> **Provided text**:
Divorce is never easy.  When there are children involved, things become even more complex. There can be a lot of heartbreak and confusion that comes from moving away from the single-family unit into two separate households. Splitting holidays can be emotionally draining for the children as well as the parents. In most cases, families will alternate holidays in order to minimize heartache. In some cases, divorced parents might still be able to spend holidays together with their children. Whether together or separated, most parents hope for holidays to remain picture-perfect for their young children as long as possible. Despite that, actually finding a way to make it work is easier said than done. How do you know if something is a viable holiday plan for you and your ex-spouse?

Should Divorced Parents Spend The Holidays Together?

Every separation and divorce is different. For some, the split may be fraught with bitterness and resentment; while for others the split may be relatively amicable. Regardless of the circumstances, holidays for divorced families can be emotionally draining.

The majority of divorced families have a set custody agreement in which the children will have a regular routine as to what days they spend with each parent. In most cases, such parenting plan agreements will also include special provisions as to how holidays and birthdays will be spent.  Many parents, would prefer not to miss out on a single holiday with their children.  Many children, also are saddened if they do not get to spend time with both parents on holidays.  Divorced parents often alternate who gets the children for the holiday that year.  While not ideal, this does take the pressure off of constantly battling over who gets the children during special days of the year and each parent gets to exercise their holiday without clashing with the other parent in front of the children.

Other families may choose to split time with the children during each holiday, which can be very effective if both parents live in the same city.  For example, one parent has the first half of the day and then the parents do an exchange in the early afternoon.  This often only works if exchanges are peaceful between the parents.  If exchanges are often a battle, it may be better not to have an exchange on the holiday and spoil the holiday.

Every once in a while, there are divorced parents that still get along so well together that they can share the holiday.  If you are considering sharing holidays, think about what this may look like in the future before you agree to it.  Maybe you and your ex are fine in the room together.  Once your ex starts dating again and wants to bring along their new significant other, you may no longer want to have shared holidays in your parenting plan.  For most families, alternating holidays or splitting the holiday works best.

Is It Right to Spend Holidays Together as Divorced Parents?

When it comes to enjoying joint holidays as divorced parents, there is no right answer. Children pick up on the tension between their parents.  You may make the children more uncomfortable by trying to celebrate the holiday together and then each starting your own new traditions.  If your divorce is still pending or you are newly divorced and you get along well, you may want to try celebrating the first handful of holidays jointly to help the children transition. This will also help create a sense of normalcy and prevent them from feeling that they have to choose a side in a fight that doesn’t involve them.  Again, this should only be attempted in those somewhat rare cases where the parents get along despite the divorce.

Of course, in most situations, a parent is not ready to spend time with their ex during or immediately following a divorce. In the event that the separation was bitter or there were other serious issues involved, spending time apart during the holidays is usually a healthier choice.

> **Assigned task A**: Swap "custody agreement" for "visitation schedule" while reproducing the divorce-and-holidays article, starting with "The majority of" and going on through "of the children.".
> **Assigned task B**: Pick up the article on divorced parents and the holidays after its last sentence and keep writing it.

> **Data excerpts**:
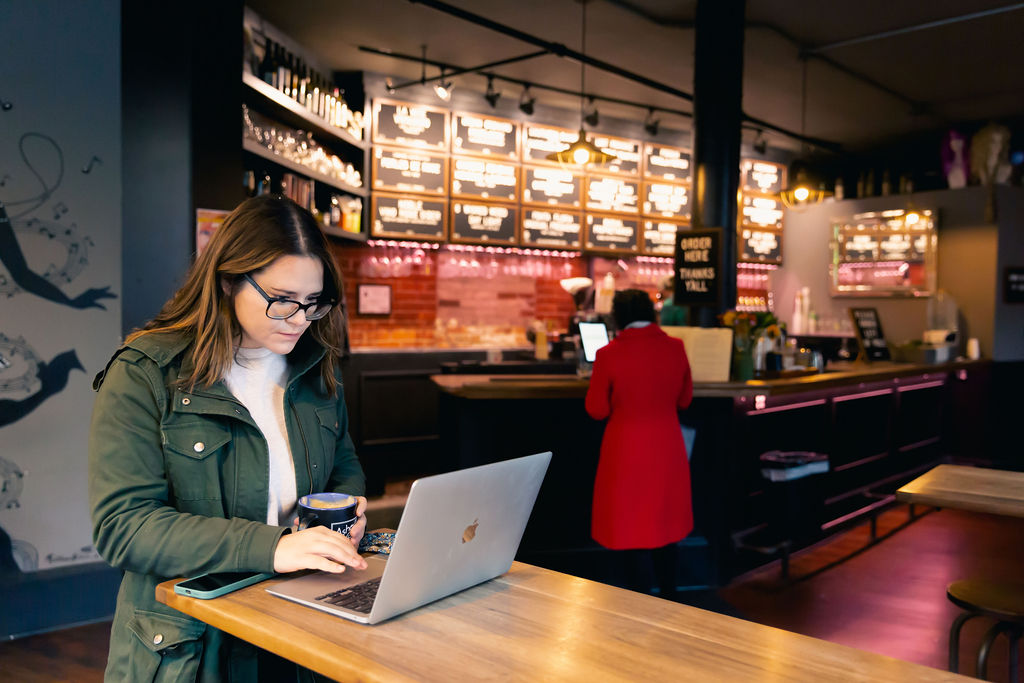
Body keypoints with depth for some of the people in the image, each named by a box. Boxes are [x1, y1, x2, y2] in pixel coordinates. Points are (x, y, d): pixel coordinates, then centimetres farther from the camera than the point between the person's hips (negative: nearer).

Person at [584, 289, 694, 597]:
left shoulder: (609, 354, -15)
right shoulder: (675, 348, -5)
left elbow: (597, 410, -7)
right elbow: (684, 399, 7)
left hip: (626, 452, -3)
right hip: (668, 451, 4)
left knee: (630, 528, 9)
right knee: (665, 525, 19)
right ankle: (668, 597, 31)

---

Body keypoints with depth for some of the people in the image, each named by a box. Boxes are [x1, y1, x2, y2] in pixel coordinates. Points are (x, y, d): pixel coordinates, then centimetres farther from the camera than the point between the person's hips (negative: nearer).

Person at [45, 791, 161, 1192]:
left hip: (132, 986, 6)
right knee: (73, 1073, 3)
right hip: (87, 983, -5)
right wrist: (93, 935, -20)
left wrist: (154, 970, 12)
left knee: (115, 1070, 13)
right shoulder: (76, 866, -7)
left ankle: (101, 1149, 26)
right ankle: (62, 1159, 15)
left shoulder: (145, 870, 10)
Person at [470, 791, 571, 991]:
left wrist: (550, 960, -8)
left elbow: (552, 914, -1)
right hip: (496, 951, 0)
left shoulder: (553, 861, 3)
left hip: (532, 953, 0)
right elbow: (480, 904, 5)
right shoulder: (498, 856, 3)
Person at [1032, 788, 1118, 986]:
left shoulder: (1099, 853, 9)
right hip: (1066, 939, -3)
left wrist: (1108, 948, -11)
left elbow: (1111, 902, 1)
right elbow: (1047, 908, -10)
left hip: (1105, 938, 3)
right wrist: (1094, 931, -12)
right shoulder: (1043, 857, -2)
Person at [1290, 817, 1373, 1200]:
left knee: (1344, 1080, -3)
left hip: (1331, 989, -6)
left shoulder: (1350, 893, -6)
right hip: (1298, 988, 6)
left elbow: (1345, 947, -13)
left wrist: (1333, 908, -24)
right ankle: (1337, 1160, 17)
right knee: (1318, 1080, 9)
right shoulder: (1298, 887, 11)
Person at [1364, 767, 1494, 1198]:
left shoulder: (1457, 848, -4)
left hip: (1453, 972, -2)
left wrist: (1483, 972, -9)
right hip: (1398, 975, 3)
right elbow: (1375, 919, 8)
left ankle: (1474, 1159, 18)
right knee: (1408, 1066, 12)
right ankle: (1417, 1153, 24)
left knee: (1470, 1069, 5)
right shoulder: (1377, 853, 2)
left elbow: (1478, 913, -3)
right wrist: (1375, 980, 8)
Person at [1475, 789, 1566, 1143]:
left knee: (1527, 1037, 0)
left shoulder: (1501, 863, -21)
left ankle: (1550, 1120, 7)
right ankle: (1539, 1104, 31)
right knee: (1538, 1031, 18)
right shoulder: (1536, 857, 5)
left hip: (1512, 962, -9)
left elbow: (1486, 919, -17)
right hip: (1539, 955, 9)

> **Written reply A**:
The majority of divorced families have a set visitation schedule in which the children will have a regular routine as to what days they spend with each parent. In most cases, such parenting plan agreements will also include special provisions as to how holidays and birthdays will be spent.  Many parents, would prefer not to miss out on a single holiday with their children.  Many children, also are saddened if they do not get to spend time with both parents on holidays.  Divorced parents often alternate who gets the children for the holiday that year.  While not ideal, this does take the pressure off of constantly battling over who gets the children during special days of the year and each parent gets to exercise their holiday without clashing with the other parent in front of the children.

> **Written reply B**:
Sometimes there is a middle ground that can help the children transition without spending the holidays together.  For example, if you had a tradition of going to church or to a tree-lighting ceremony as a family, maybe the parents can make plans to both attend this one activity together to help the children ease into the new family structure.  This can be something as simple as going out to lunch as a family or even visiting Santa at the mall.

Holidays With Divorced Parents in Different Cities

Parents who move to different cities following a divorce may find the only workable option is to alternate holidays.  However, some parents may not be able to alternate every holiday without spending a large amount of money on travel or taking a lot of time off from work.  In these situations, usually, only the handful of holidays seen as most important to the parents are alternated with the custodial parent having the children for the holidays seen as more minor.

For parents that aren’t “home for the holidays,” keep in mind that there are many virtual options to spend time with your children even if you can’t be there in person.  Although not as good as being in person, having the child spend some Facetime or a Zoom session with the other parent can make the lack of being together just a little bit easier.

When you can’t be together on a holiday, don’t be afraid to make your own traditions or maybe even make up your own holidays.  Don’t get me wrong.  No matter how mature or “fair” you were in your divorce, that first Christmas morning when the children are at the other parent’s home is going to be very hard.  That being said, don’t be afraid to decorate and look forward to your After Christmas Bash with the children and then make plans to spend Christmas morning with another family, at church, or volunteering.

Remember you can still treat your children to a wondrous holiday season even if you can’t always do it jointly or on the day marked on the calendar.

When Spending Holidays Apart is a Better Option

Separating children from either parent during the holidays or other special events can be difficult for both the parents and the children. However, the reality is that most divorced parents just don’t get along well enough to have a joyous holiday together.  As much as the children might wish both parents were still together for the holiday, the children often know when their parents are faking it and the tension makes the holiday fun for no one when they try to celebrate it together.

For most children, your odds of having a joyous holiday are going to be highest if each parent does their own thing, even if the children may miss the other parent in the back of their minds.  For the vast majority of divorced parents, separate celebrations are going to be a smarter option.  If you try to celebrate the holidays together but it is really just a strong face, your children are likely going to know and will likely feel the tension as well.  Don’t try to fake it through the holidays.  Start new traditions that don’t involve the other parent and embrace and enjoy them for how things are now.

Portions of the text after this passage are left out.